Guru di SMP N 3 Sukorejo sudah memberikan latihan soal pemecahan masalah, namun peserta didik masih kesulitan dalam mengerjakan soal
pemecahan masalah. Peserta didik belum dapat melaksanakan langkah-langkah pemecahan masalah mulai dari memahami masalah, merencanakan masalah,
melaksanakan pemecahan masalah dan membuat kesimpulan. Mereka masih menggunakan cara instan dalam menyelesaikan masalah. Hasil belajar yang
berupa kemampuan pemecahan masalah juga masih rendah, khususnya pada materi pokok segi empat. Segi empat merupakan salah satu materi pokok yang
dipelajari di kelas VII semester 2. Materi tersebut meliputi persegi panjang, persegi, jajargenjang, belah ketupat, layang-layang dan trapesium. Manfaat dari
mempelajari materi tersebut adalah untuk menyelesaikan soal yang berhubungan dengan segi empat yang terdapat dalam kehidupan sehari-hari.

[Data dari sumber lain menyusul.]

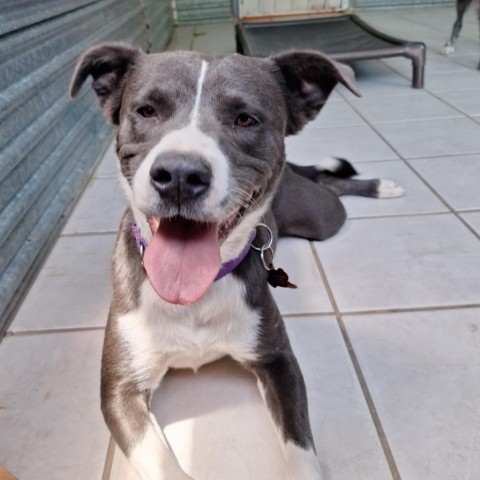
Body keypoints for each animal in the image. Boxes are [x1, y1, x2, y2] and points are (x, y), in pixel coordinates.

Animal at [70, 45, 402, 480]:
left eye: (245, 119)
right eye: (146, 111)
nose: (180, 174)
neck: (197, 294)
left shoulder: (279, 362)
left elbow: (301, 448)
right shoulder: (120, 390)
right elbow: (160, 460)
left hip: (322, 217)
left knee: (332, 184)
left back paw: (381, 186)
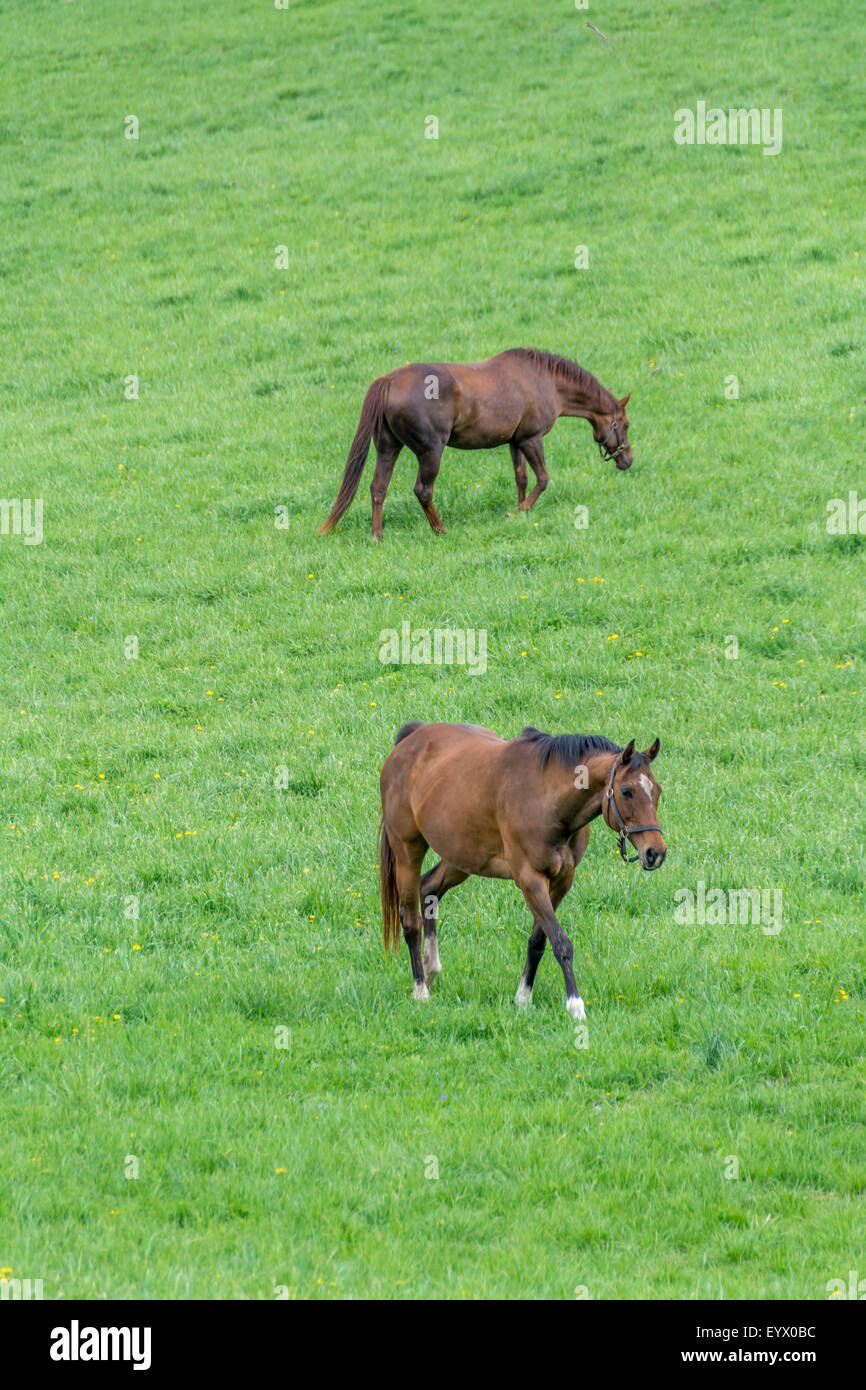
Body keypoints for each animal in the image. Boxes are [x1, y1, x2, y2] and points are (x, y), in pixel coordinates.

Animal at [318, 348, 633, 539]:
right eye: (626, 424)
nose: (627, 460)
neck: (546, 381)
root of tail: (389, 381)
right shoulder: (532, 439)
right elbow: (542, 479)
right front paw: (518, 512)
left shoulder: (515, 442)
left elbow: (521, 478)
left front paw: (519, 510)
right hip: (431, 452)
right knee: (423, 491)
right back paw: (440, 530)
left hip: (388, 448)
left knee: (378, 488)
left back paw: (377, 535)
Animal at [378, 721, 666, 1018]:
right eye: (627, 791)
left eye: (657, 791)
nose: (655, 852)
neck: (547, 799)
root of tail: (413, 736)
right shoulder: (531, 881)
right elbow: (561, 943)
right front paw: (575, 1004)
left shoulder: (562, 881)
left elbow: (538, 940)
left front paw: (524, 997)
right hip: (408, 851)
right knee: (411, 920)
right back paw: (420, 988)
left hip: (460, 858)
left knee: (429, 888)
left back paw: (431, 969)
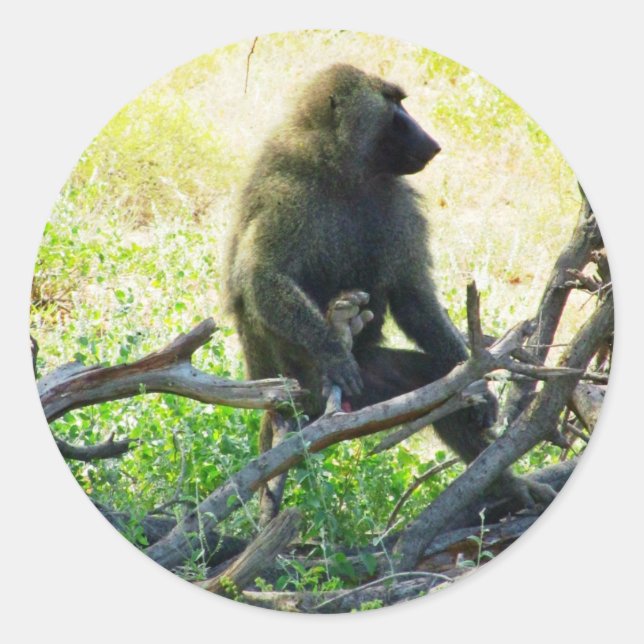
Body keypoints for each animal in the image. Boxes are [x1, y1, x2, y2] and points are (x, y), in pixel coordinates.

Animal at [223, 63, 498, 477]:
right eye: (392, 103)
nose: (433, 144)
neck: (340, 167)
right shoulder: (285, 193)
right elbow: (261, 275)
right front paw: (332, 351)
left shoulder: (398, 202)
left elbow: (413, 297)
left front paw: (481, 386)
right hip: (281, 381)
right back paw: (334, 333)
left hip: (373, 382)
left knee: (435, 385)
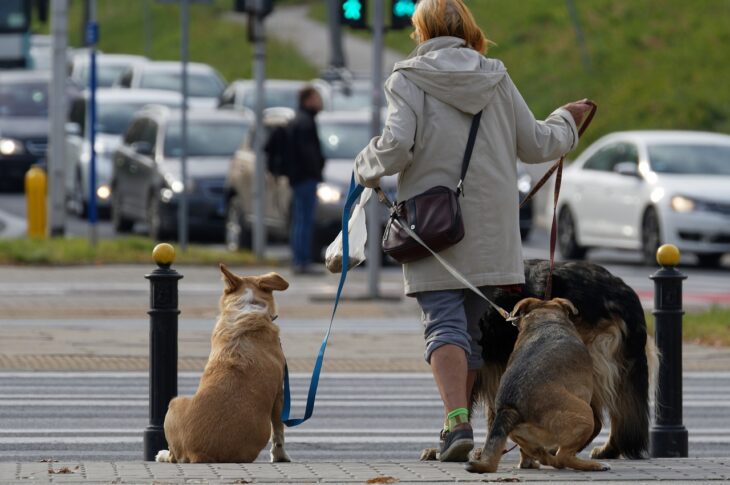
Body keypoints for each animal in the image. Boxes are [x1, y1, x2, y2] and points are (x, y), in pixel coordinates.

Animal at [156, 266, 290, 464]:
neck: (247, 306)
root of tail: (198, 454)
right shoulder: (280, 394)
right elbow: (278, 432)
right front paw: (280, 456)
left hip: (175, 403)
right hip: (174, 402)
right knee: (173, 456)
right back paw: (162, 454)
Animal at [466, 296, 608, 470]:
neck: (546, 318)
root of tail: (510, 408)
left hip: (521, 436)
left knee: (543, 455)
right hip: (585, 415)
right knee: (563, 457)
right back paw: (594, 465)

Salah satu upaya untuk meningkatkan hasil belajar peserta didik adalah dengan menerapkan metode pembelajaran yang inovatif dan pemanfaatan media
pembelajaran yang memungkinkan tejadinya kegiatan belajar mengajar yang kondusif, menyenangkan, dan tepat untuk digunakan dalam pembelajaran. Salah
satunya adalah model pembelajaran Auditory Intellectually Repetition AIR.
Model pembelajaran AIR adalah model pembelajaran yang menekankan pada tiga aspek yaitu Auditory, Intellectually dan Repetition. Auditory berarti
siswa belajar dengan berbicara, mendengarkan, menyimak, presentasi, argumentasi, mengemukakan pendapat dan menanggapi. Intellectually adalah
belajar dengan berfikir, peserta didik dilatih dengan memecahkan masalah, mengkonstruksi dan menerapkan. Sedangkan repetition merupakan pengulangan
yang bermakna mendalami memantapkan dengan cara siswa dilatih melalui pemberian tugas atau kuis. Dengan memberikan tugas dan kuis peserta didik akan
lebih terlatih dalam memecahkan masalah dan bertanggung jawab terhadap tugas- tugasnya.

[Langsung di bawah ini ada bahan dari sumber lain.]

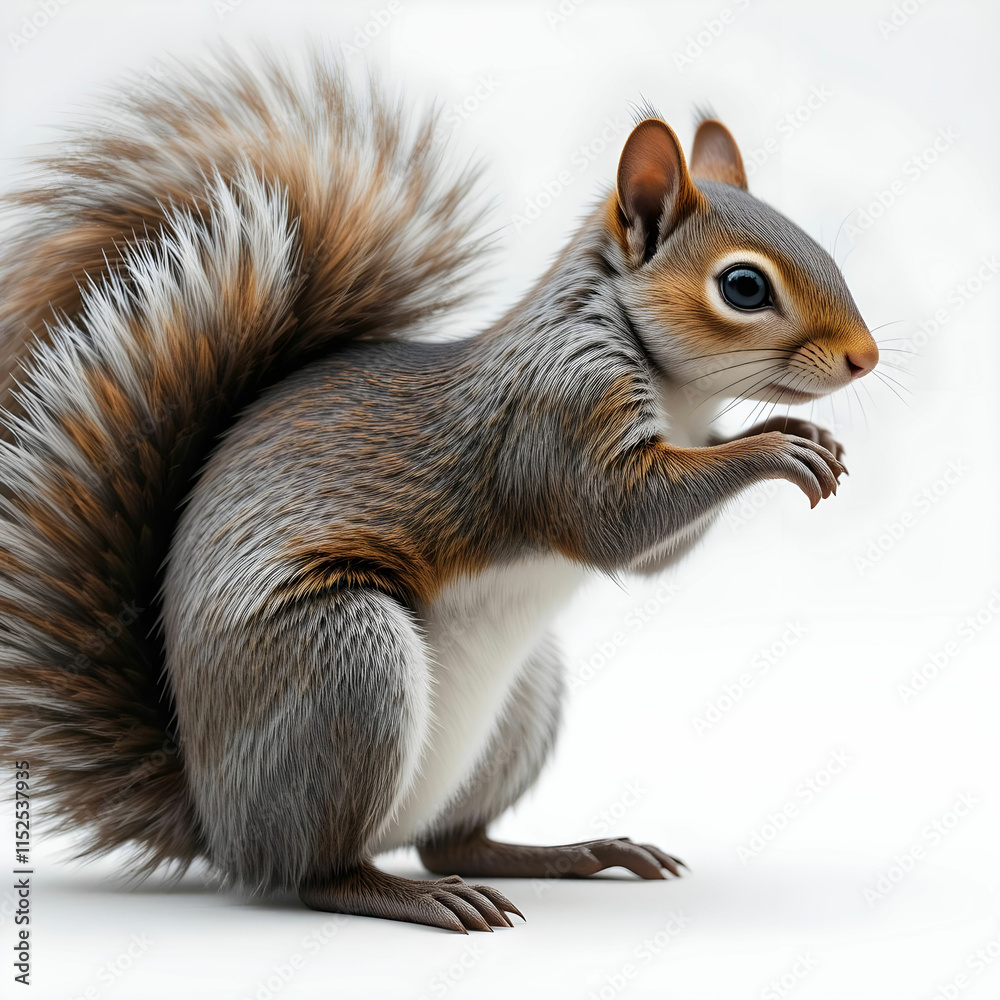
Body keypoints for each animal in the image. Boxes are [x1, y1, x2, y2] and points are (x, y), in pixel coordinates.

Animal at [0, 52, 878, 932]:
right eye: (744, 287)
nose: (865, 359)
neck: (677, 394)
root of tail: (219, 826)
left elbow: (648, 553)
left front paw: (793, 436)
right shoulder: (556, 410)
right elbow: (611, 521)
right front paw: (775, 447)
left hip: (519, 699)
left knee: (453, 840)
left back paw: (572, 853)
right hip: (345, 667)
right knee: (319, 872)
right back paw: (408, 894)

Berdasarkan latar belakang di atas mendorong peneliti untuk melakukan penelitian tentang Peningkatan Karakter Dan Kemampuan Pemecahan Masalah
Melalui Model Pembelajaran Auditory Intelectually Repetition AIR Pada Materi Segi empat Kelas VII di SMP N 3 Sukorejo.
Desain penelitian yang digunakan adalah penelitian kualitatif. Rancangan penelitian tersebut akan dikenakan pembelajaran pada pilihan situasi sosial suatu
kelas. Akan dipilih beberapa siswa melalui tes pendahuluan agar peneliti dapat mengamati perubahan tingkah laku peserta didik secara cermat dan teliti. Aspek
yang dinilai melalui pengamatan dan wawancara dalam penelitian ini adalah karakter tanggung jawab aspek afektif dan keterampilan pemecahan masalah
aspek psikomotorik, sedangkan kemampuan pemecahan masalah aspek kognitif akan dinilai melalui tes kemampuan pemecahan masalah.